#### Testo estratto:
::::::::::

E’ ancora in voga, in dottrina,
giurisprudenza e tra gli operatori, la teoria secondo la quale gli incarichi a
dirigenti esterni regolati dall’articolo 110 del d.lgs 267/2000 abbiano ancora
carattere “fiduciario”.
Per questa ragione, gran parte
degli avvisi pubblici prevedono la costruzione di una procedura sui generis,
che lascia alla fine al sindaco la possibilità di pronunciarsi definitivamente
e in modo totalmente discrezionale sulla persona alla quale affidare l’incarico.
In sostanza, quindi, la
procedura fissata dal comma 1 dell’articolo 110 consisterebbe esclusivamente in
un avviso pubblico finalizzato a costruire una rosa o lista breve di candidati
aventi tutti pari requisiti, tra i quali il sindaco potrebbe liberamente scegliere
per via fiduciaria.
Questa visione è erronea e in
conflitto plateale con le regole vigenti poste a presidio dell’assegnazione di
incarichi dirigenziali a contratto.
Il primo errore di tale
impostazione, intanto, consiste nel considerare l’articolo 110 del d.lgs
267/2000 quale fonte autonoma ed a sé stante di disciplina della fattispecie
degli incarichi a contratto.

::::::::::

#### Dati forniti:
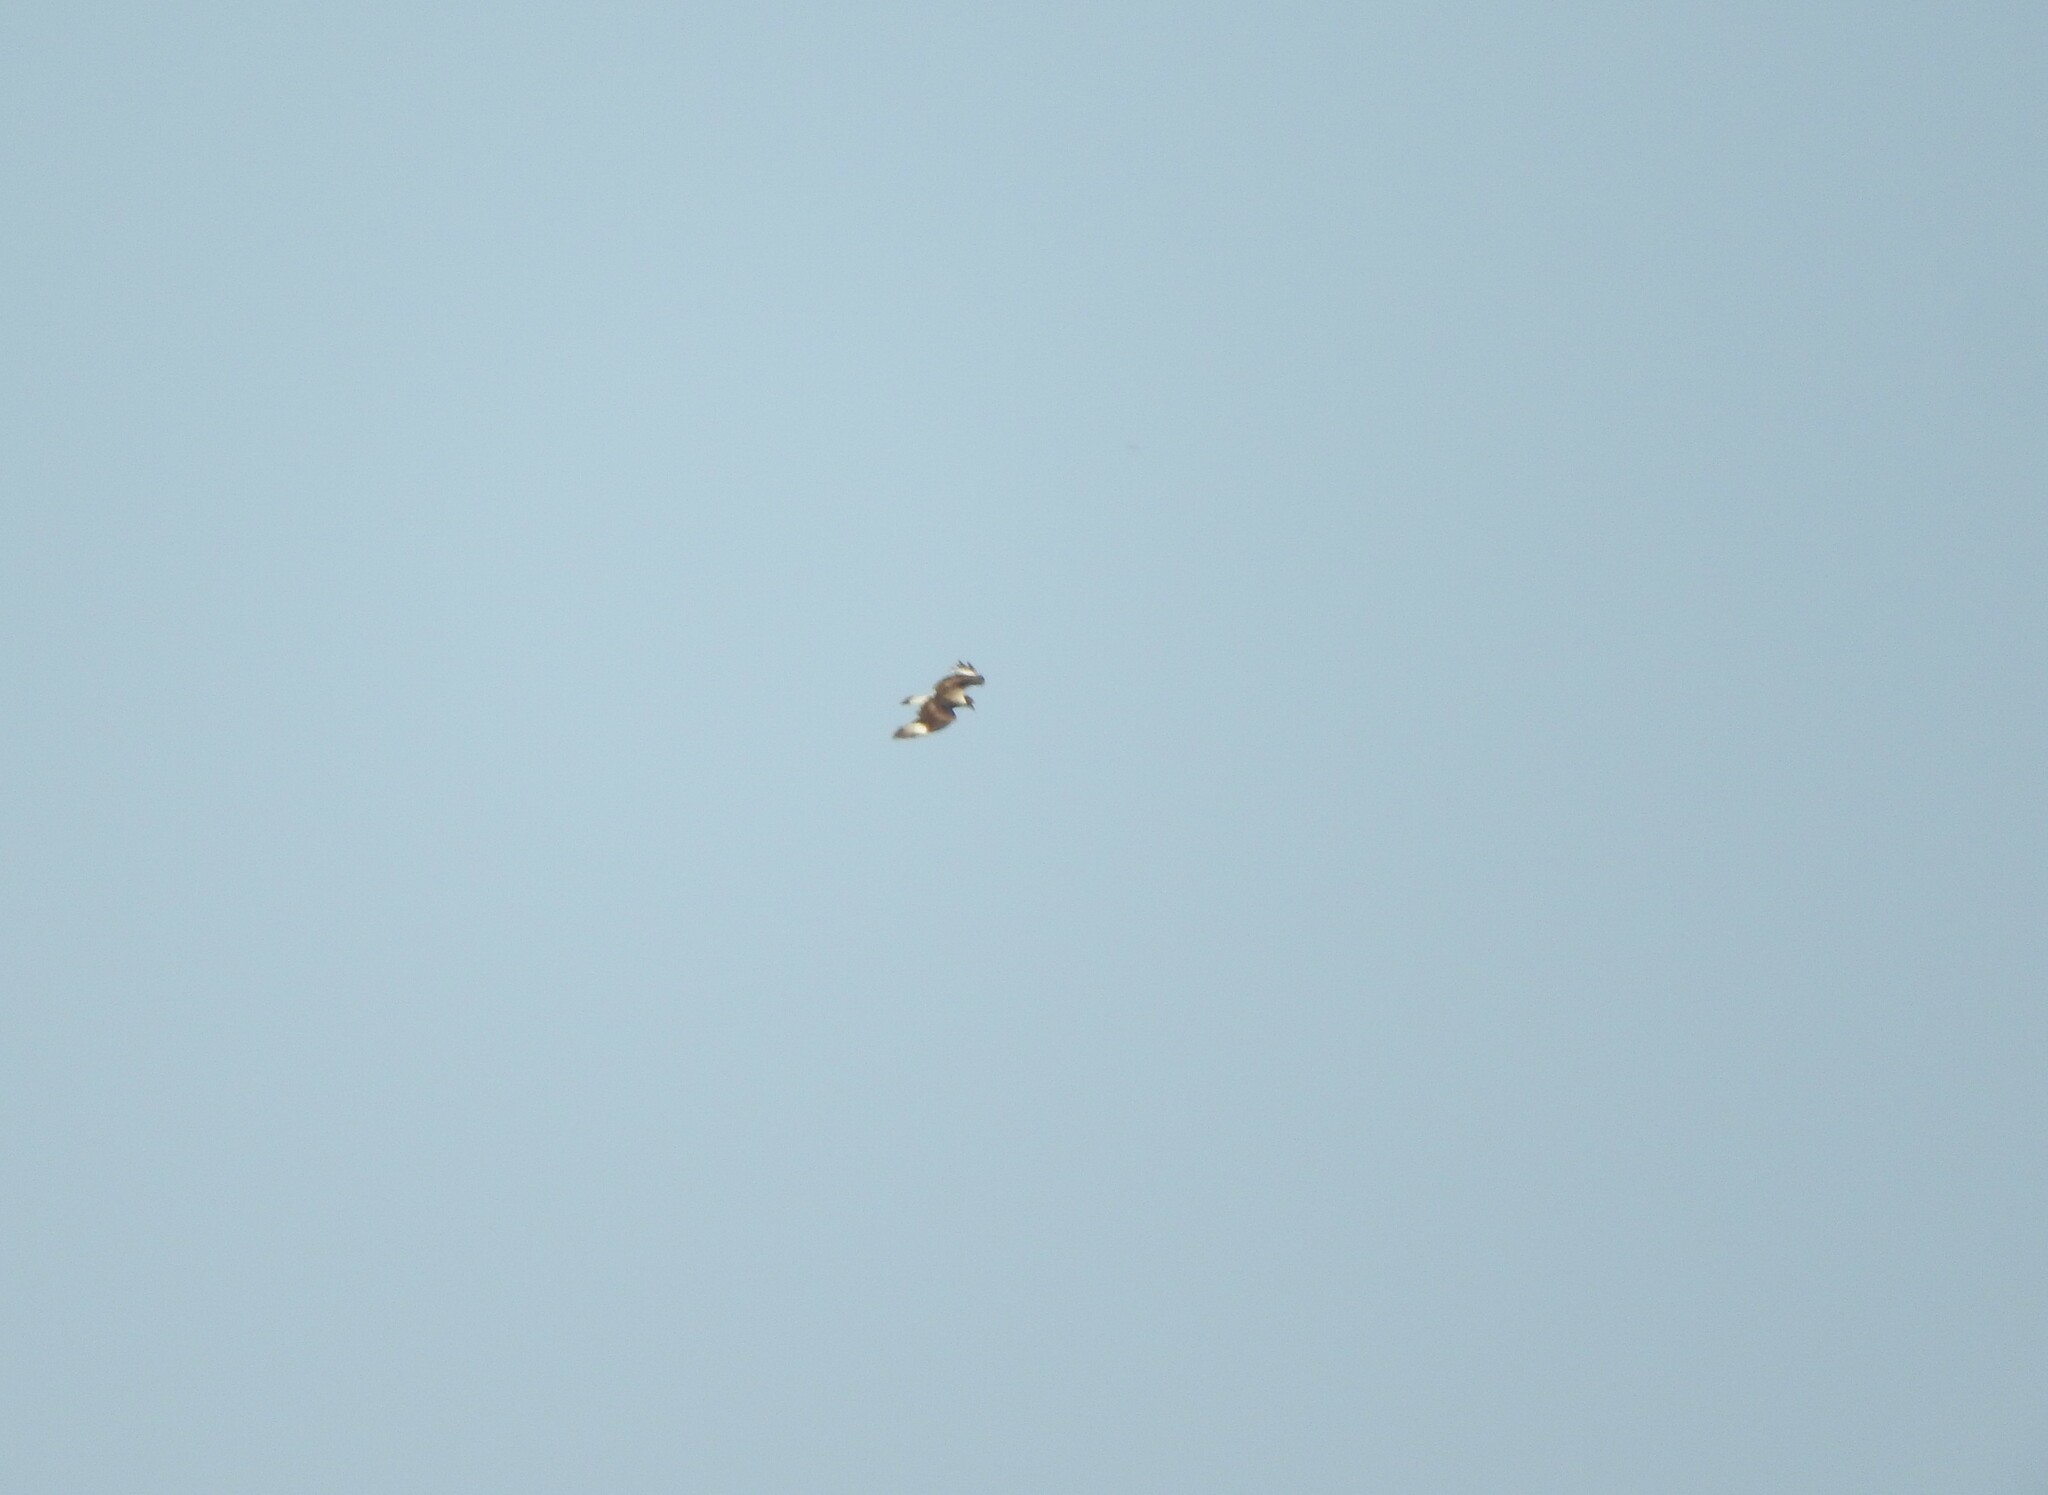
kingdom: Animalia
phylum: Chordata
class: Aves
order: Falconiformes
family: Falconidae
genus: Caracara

::::::::::

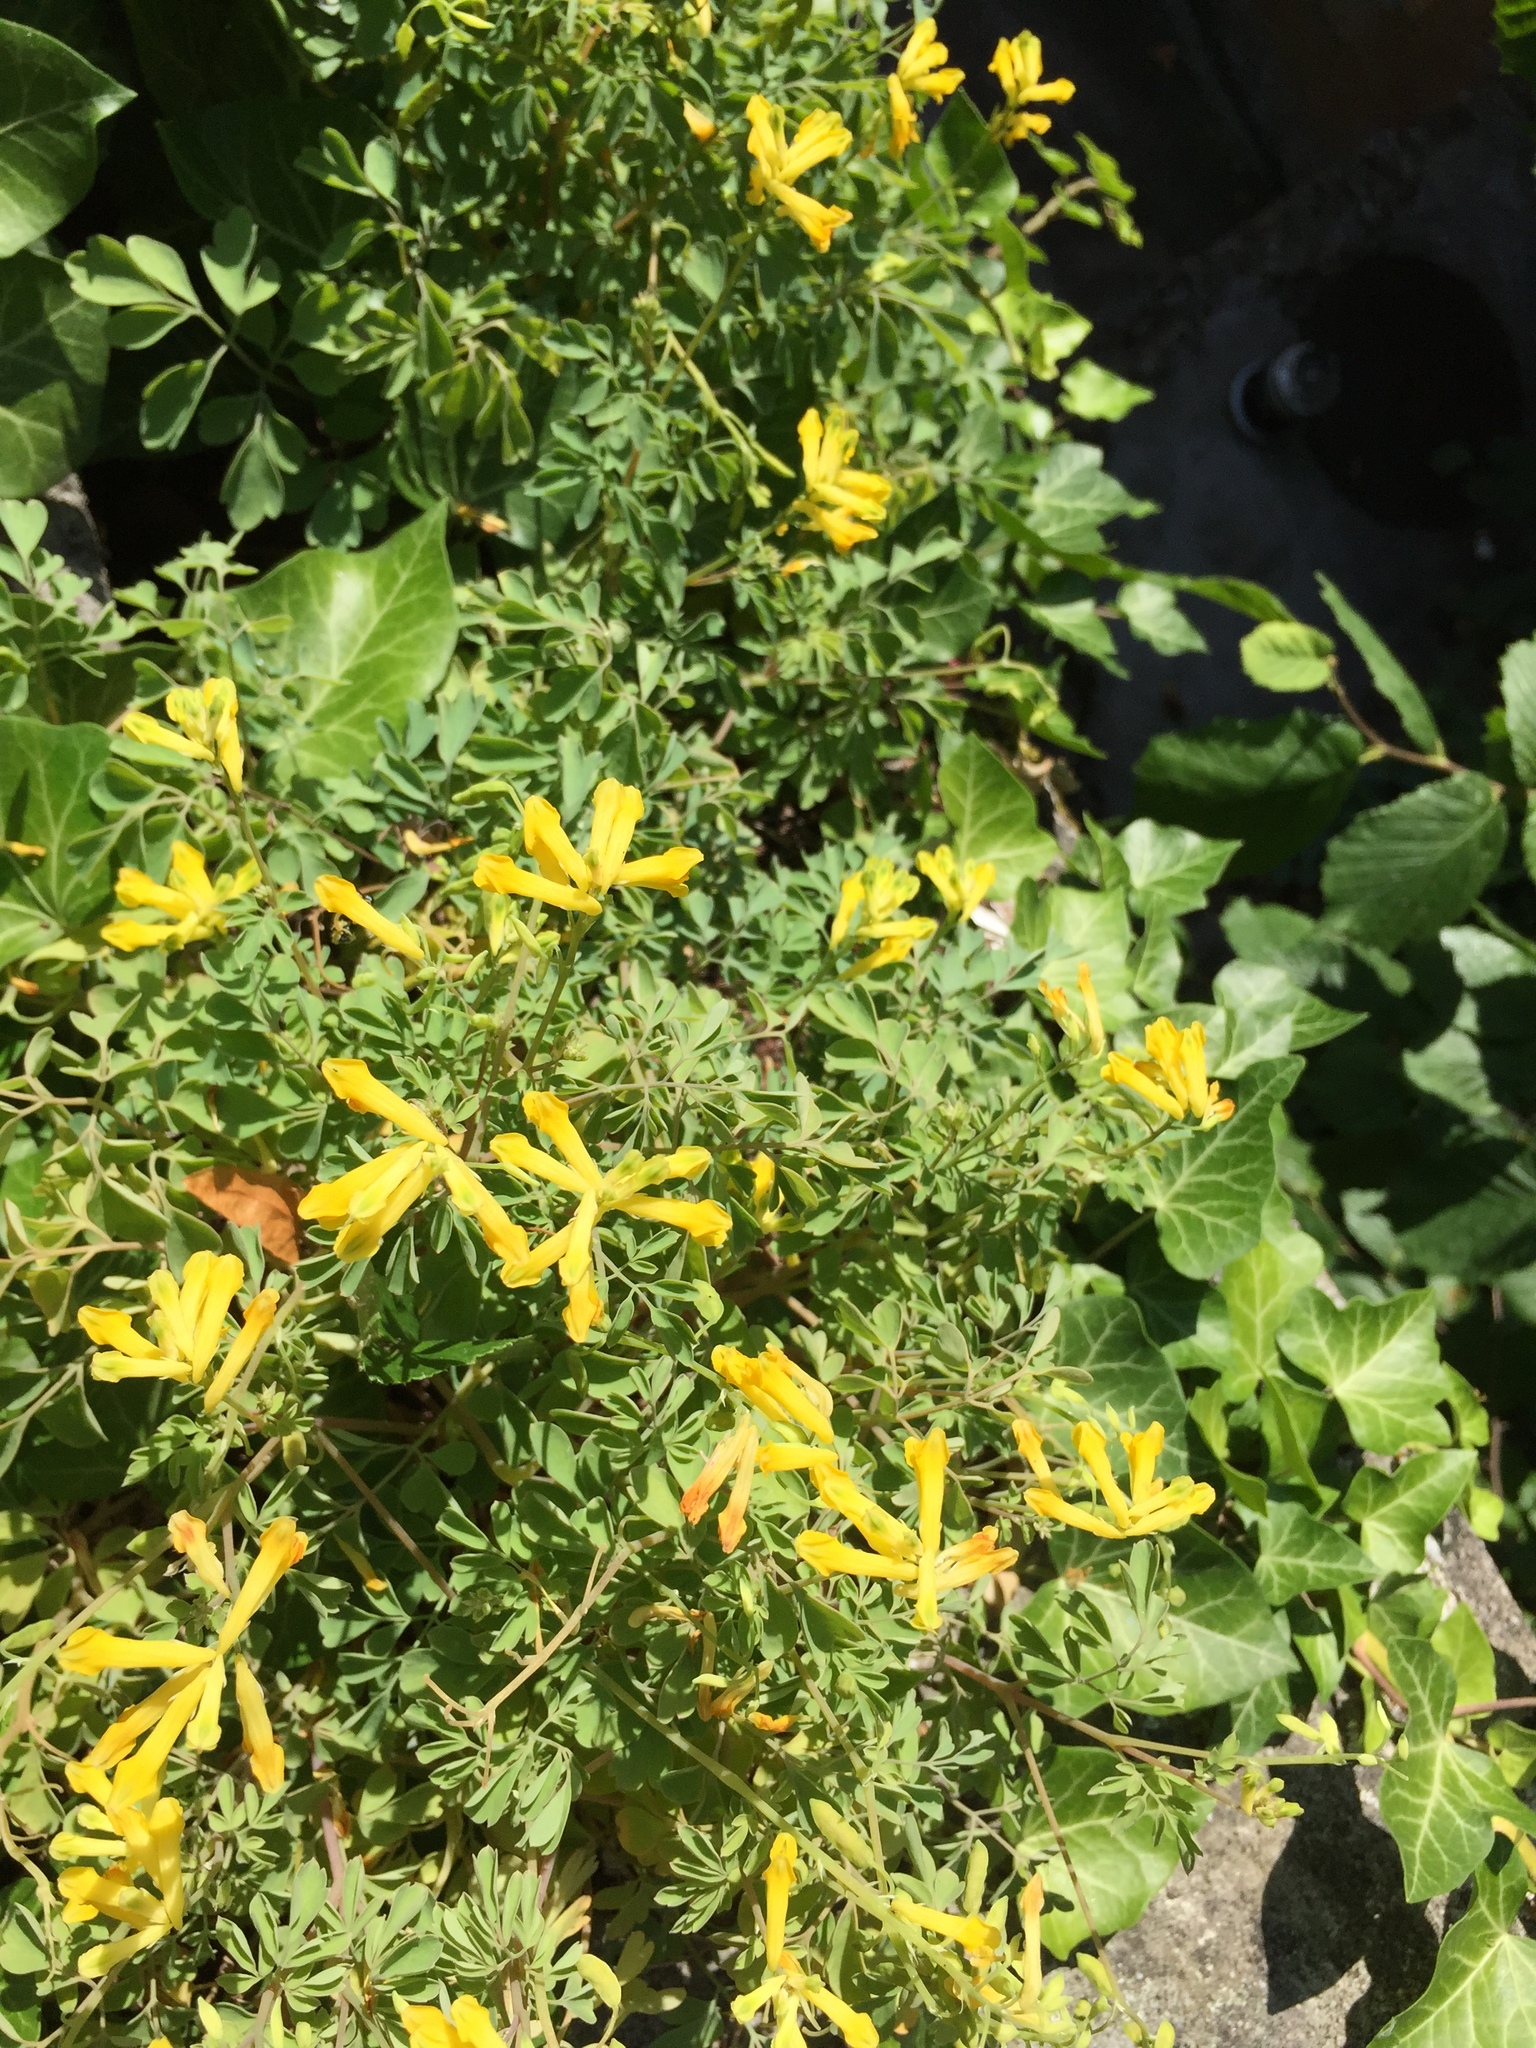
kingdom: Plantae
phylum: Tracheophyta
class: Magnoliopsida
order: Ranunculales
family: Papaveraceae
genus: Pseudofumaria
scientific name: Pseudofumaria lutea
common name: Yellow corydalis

::::::::::

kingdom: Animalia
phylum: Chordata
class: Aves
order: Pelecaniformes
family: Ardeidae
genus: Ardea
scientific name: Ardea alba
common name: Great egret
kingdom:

::::::::::

#### Requisiti del compito:
Restituisci senza alcuna modifica il passo del testo sugli incarichi dirigenziali a contratto che comincia con “In sostanza, quindi, la” e finisce con “incarichi a contratto.”.

#### Risposta al compito:
In sostanza, quindi, la
procedura fissata dal comma 1 dell’articolo 110 consisterebbe esclusivamente in
un avviso pubblico finalizzato a costruire una rosa o lista breve di candidati
aventi tutti pari requisiti, tra i quali il sindaco potrebbe liberamente scegliere
per via fiduciaria.
Questa visione è erronea e in
conflitto plateale con le regole vigenti poste a presidio dell’assegnazione di
incarichi dirigenziali a contratto.
Il primo errore di tale
impostazione, intanto, consiste nel considerare l’articolo 110 del d.lgs
267/2000 quale fonte autonoma ed a sé stante di disciplina della fattispecie
degli incarichi a contratto.